*** Provided entries ***

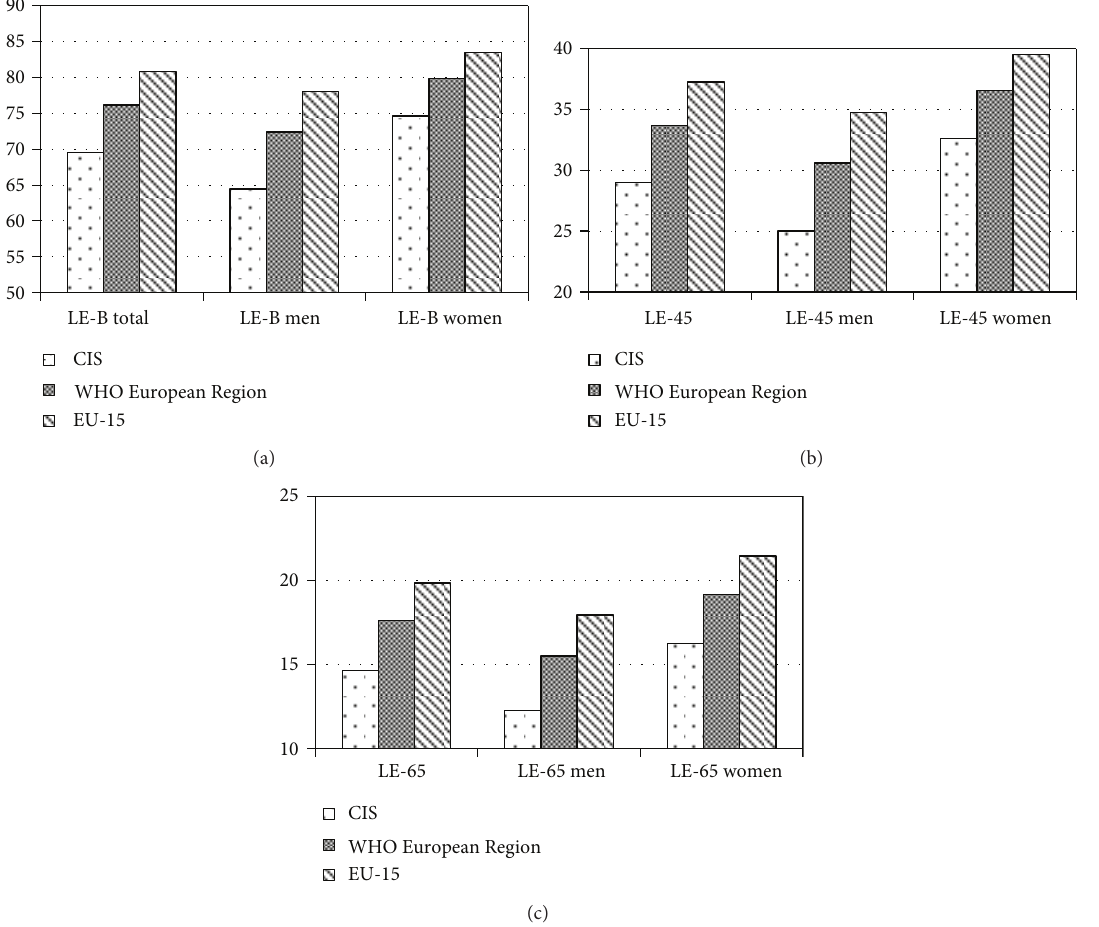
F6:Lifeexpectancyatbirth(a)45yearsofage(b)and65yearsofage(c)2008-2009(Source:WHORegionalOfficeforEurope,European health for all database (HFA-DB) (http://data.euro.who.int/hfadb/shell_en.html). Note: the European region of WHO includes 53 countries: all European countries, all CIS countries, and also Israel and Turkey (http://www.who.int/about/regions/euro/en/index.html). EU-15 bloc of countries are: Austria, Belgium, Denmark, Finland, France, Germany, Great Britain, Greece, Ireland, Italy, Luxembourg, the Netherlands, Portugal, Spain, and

*** End of Provided entries ***
*** Provided entries ***

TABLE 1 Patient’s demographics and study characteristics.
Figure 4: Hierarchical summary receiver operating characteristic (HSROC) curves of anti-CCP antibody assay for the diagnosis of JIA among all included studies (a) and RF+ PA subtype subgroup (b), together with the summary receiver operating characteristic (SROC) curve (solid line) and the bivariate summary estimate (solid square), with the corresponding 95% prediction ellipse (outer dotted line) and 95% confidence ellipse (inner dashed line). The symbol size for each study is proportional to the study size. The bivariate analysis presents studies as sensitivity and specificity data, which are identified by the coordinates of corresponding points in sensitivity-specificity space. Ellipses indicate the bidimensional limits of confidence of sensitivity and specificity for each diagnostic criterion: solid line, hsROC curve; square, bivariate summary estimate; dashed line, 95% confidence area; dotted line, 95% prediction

*** End of Provided entries ***
*** Provided entries ***

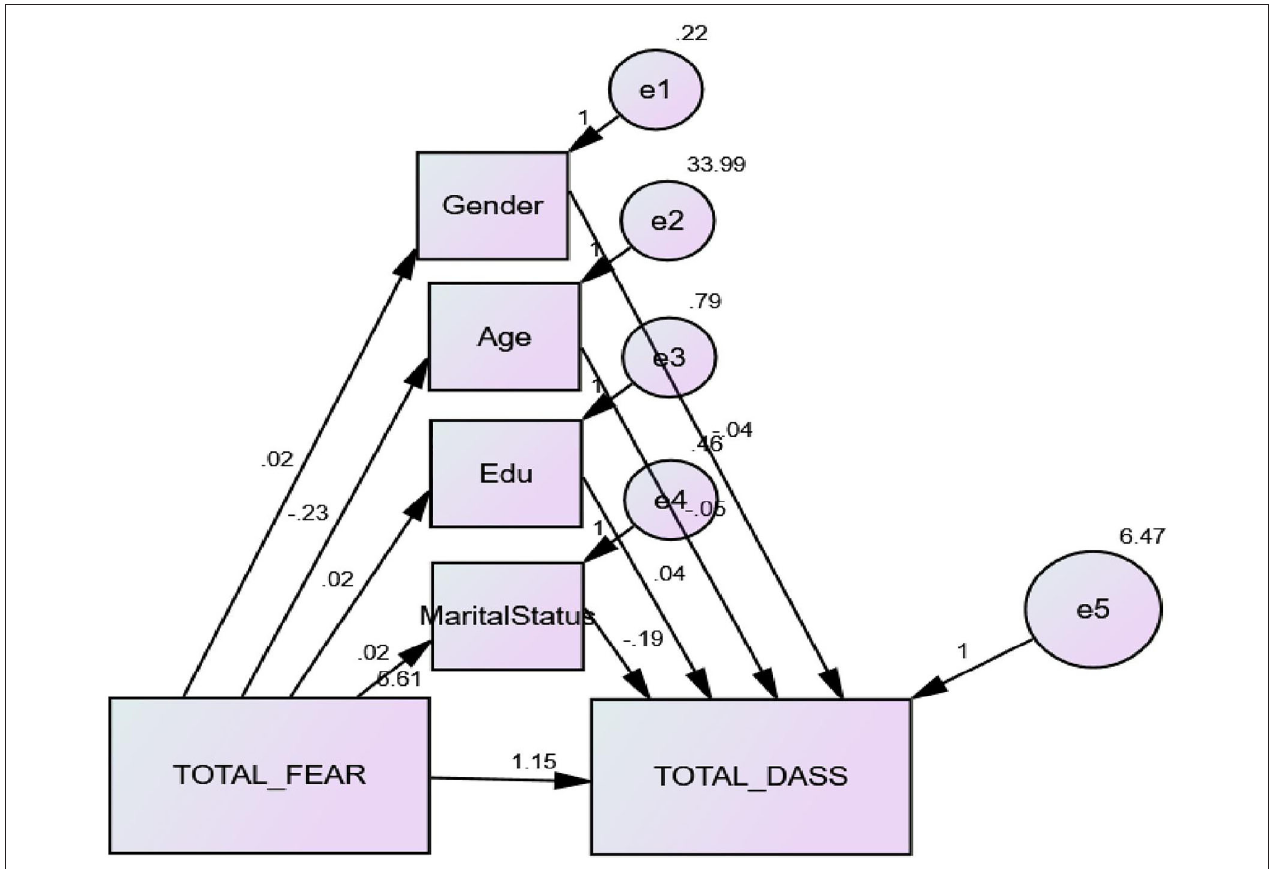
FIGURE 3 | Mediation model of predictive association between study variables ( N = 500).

*** End of Provided entries ***

-- The problem --
The reply should consist of one number: how many lines of the material contain the word "study".

-- The completed task --
3